## Exercise requirements
Continue the Ceph OSD memory explanation below, starting after its final sentence.

## Selected extract
BEGIN

So the osd_memory_target code will basically shrink the size of the
bluestore and rocksdb caches to attempt to keep the overall mapped (not
rss!) memory of the process below the target.  It's sort of "best
effort" in that it can't guarantee the process will fit within a given
target, it will just (assuming we are over target) shrink the caches up
to some minimum value and that's it. 2GB per OSD is a pretty ambitious
target.  It's the lowest osd_memory_target we recommend setting.  I'm a
little surprised the OSD is consuming this much memory with a 2GB target
though.

Looking at your mempool dump I see very little memory allocated to the
caches.  In fact the majority is taken up by osdmap (looks like you have
a decent number of OSDs) and pglog.  That indicates that the memory
autotuning is probably working but simply can't do anything more to
help.  Something else is taking up the memory. Figure you've got a
little shy of 500MB for the mempools.  RocksDB will take up more (and
potentially quite a bit more if you have memtables backing up waiting to
be flushed to L0) and potentially some other things in the OSD itself
that could take up memory.  If you feel comfortable experimenting, you
could try changing the rocksdb WAL/memtable settings.  By default we
have up to 4 256MB WAL buffers.  Instead you could try something like 2
64MB buffers, but be aware this could cause slow performance or even
temporary write stalls if you have fast storage.  Still, this would only
give you up to ~0.9GB back.  Since you are on mimic, you might also want
to check what your kernel's transparent huge pages configuration is.  I
don't remember if we backported Patrick's fix to always avoid THP for
ceph processes.  If your kernel is set to "always", you might consider
trying it with "madvise".

END

## Saved entries
BEGIN

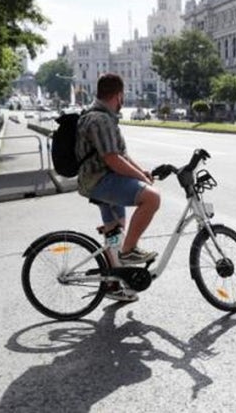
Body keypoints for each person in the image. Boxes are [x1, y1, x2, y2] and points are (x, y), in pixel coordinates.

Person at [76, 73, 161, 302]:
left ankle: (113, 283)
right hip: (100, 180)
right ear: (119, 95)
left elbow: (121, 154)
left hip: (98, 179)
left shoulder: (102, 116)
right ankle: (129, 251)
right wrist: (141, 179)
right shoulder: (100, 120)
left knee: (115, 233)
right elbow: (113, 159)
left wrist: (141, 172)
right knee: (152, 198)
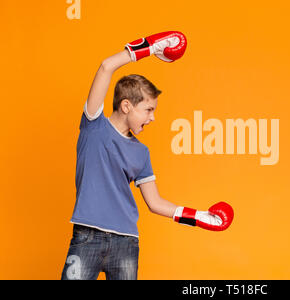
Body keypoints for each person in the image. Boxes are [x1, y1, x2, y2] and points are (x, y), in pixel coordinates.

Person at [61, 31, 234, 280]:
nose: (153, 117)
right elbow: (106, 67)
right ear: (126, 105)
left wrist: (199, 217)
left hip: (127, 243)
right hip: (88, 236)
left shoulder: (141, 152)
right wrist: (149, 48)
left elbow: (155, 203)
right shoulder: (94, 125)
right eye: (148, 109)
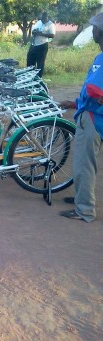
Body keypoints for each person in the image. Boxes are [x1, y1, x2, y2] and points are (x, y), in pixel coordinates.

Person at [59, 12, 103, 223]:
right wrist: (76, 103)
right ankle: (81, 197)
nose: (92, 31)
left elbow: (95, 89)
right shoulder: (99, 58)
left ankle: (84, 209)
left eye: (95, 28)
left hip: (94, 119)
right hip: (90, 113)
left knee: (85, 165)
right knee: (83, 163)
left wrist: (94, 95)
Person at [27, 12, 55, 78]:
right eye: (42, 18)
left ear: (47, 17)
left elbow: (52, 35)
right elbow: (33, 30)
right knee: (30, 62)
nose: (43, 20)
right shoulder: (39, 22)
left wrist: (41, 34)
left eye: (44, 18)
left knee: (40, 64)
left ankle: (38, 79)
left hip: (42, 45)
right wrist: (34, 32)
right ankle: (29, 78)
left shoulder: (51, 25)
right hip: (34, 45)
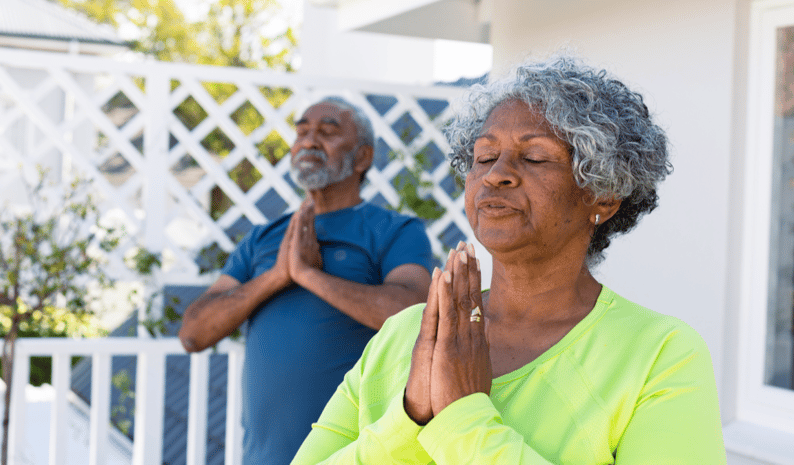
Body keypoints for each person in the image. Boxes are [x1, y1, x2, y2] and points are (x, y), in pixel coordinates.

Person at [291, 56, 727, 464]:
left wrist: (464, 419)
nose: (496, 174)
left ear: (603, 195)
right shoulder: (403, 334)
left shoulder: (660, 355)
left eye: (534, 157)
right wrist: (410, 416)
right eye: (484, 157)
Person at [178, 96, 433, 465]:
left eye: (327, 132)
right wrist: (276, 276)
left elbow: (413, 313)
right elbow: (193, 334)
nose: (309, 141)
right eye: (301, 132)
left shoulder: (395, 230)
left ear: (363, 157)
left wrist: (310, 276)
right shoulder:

END

## Task answer
Alternately, have you tried the built-in tcmalloc heap profiler? You
might be able to get a better sense of where memory is being used with
that as well.

Mark

On 7/13/20 7:07 AM, Frank Schilder wrote:
Hi all,

on a mimic 13.2.8 cluster I observe a gradual increase of memory usage by OSD daemons, in particular, under heavy load. For our spinners I use osd_memory_target=2G. The daemons overrun the 2G in virt size rather quickly and grow to something like 4G virtual. The real memory consumption stays more or less around the 2G of the target. There are some overshoots, but these go down again during periods with less load.

What I observe now is that the actual memory consumption slowly grows and OSDs start using more than 2G virtual memory. I see this as slowly growing swap usage despite having more RAM available (swappiness=10). This indicates allocated but unused memory or memory not accessed for a long time, usually a leak. Here some heap stats:

Before restart:
osd.101 tcmalloc heap stats:------------------------------------------------
MALLOC:     3438940768 ( 3279.6 MiB) Bytes in use by application
MALLOC: +      5611520 (    5.4 MiB) Bytes in page heap freelist
MALLOC: +    257307352 (  245.4 MiB) Bytes in central cache freelist
MALLOC: +       357376 (    0.3 MiB) Bytes in transfer cache freelist
MALLOC: +      6727368 (    6.4 MiB) Bytes in thread cache freelists
MALLOC: +     25559040 (   24.4 MiB) Bytes in malloc metadata
MALLOC:   ------------
MALLOC: =   3734503424 ( 3561.5 MiB) Actual memory used (physical + swap)
MALLOC: +    575946752 (  549.3 MiB) Bytes released to OS (aka unmapped)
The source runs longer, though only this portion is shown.